En el marco de los Recreos Entretenidos y Culturales, organizados por el equipo de Convivencia Educativa, nuestra comunidad escolar vivió una jornada llena de ritmo, tradición y alegría con la visita de la Asociación Nacional de Chinchineros de Chile y un grupo de organilleros, quienes ofrecieron una muestra del folclore urbano más representativo del país.
El sonido característico del organillo, acompañado por el compás enérgico de los chinchineros, transformó los patios en un verdadero escenario cultural. Los estudiantes disfrutaron de una presentación que, además de entretener, permitió acercar a las nuevas generaciones a una expresión patrimonial única, transmitida por décadas a través de las calles de Santiago y otras ciudades de Chile.
Los organilleros llegaron a Chile a fines del siglo XIX, trayendo consigo un instrumento de origen europeo que se convirtió en símbolo de la música callejera nacional. Con el tiempo, fueron acompañados por los chinchineros, jóvenes —muchas veces hijos de organilleros— que aportaron ritmo y movimiento con su característico bombo a la espalda y platillos al hombro. Su arte combina danza, percusión y destreza física, representando el espíritu popular, festivo y resiliente del pueblo chileno.

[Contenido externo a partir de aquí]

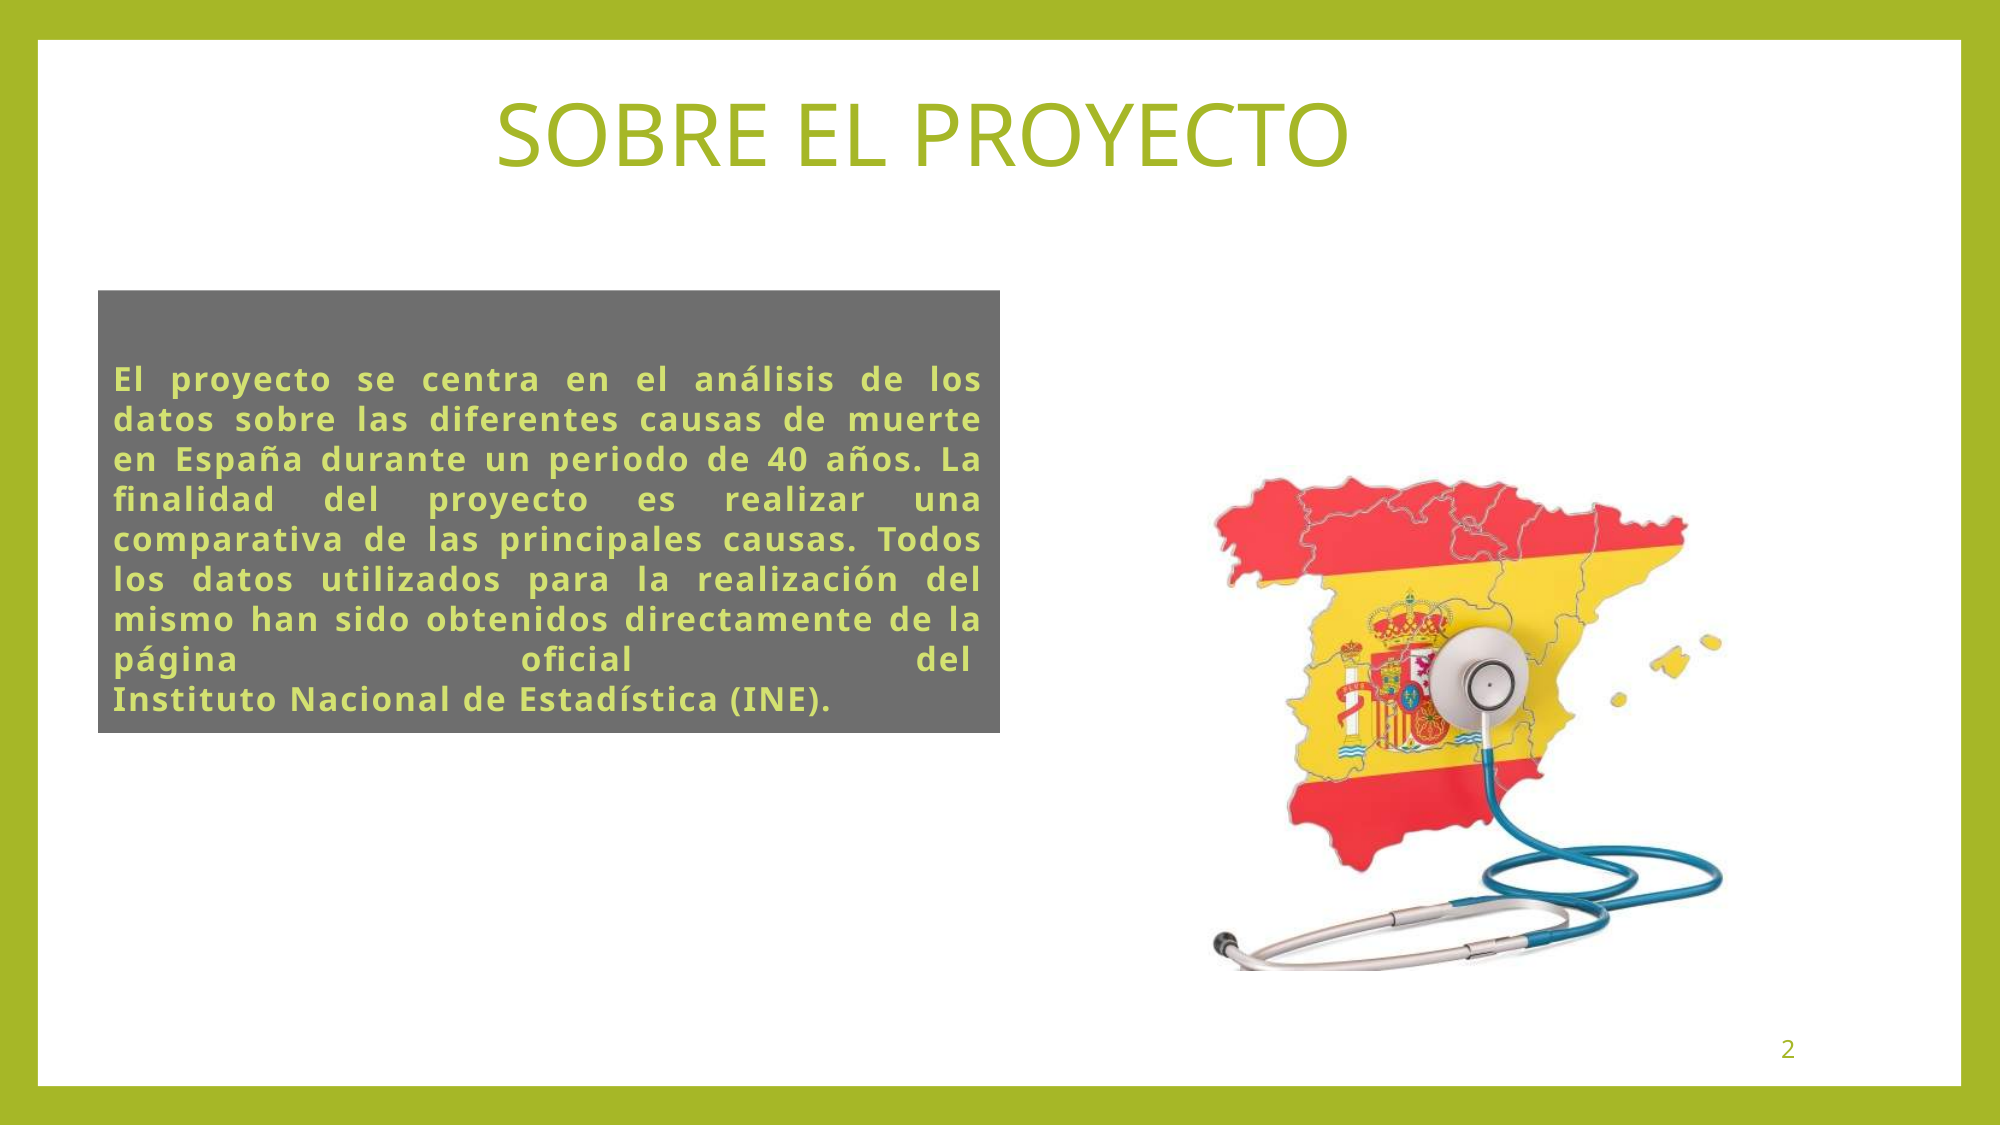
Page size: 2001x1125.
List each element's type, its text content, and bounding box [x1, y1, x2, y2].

picture [1014, 465, 1942, 972]
list El proyecto se centra en el análisis de los datos sobre las diferentes causas de muerte en España durante un periodo de 40 años. La finalidad del proyecto es realizar una comparativa de las principales causas. Todos los datos utilizados para la realización del mismo han sido obtenidos directamente de la página oficial del Instituto Nacional de Estadística (INE). [98, 290, 1000, 733]
title SOBRE EL PROYECTO [450, 83, 1400, 194]
slide_number 2 [1530, 1020, 1811, 1081]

Estas tradiciones fueron reconocidas por el Ministerio de las Culturas, las Artes y el Patrimonio como parte del Patrimonio Cultural Inmaterial de Chile, dada su relevancia en la historia social y cultural del país. Su presencia en el colegio no solo animó el recreo, sino que también se convirtió en una oportunidad educativa para valorar las raíces y fortalecer la identidad nacional a través del aprendizaje experiencial.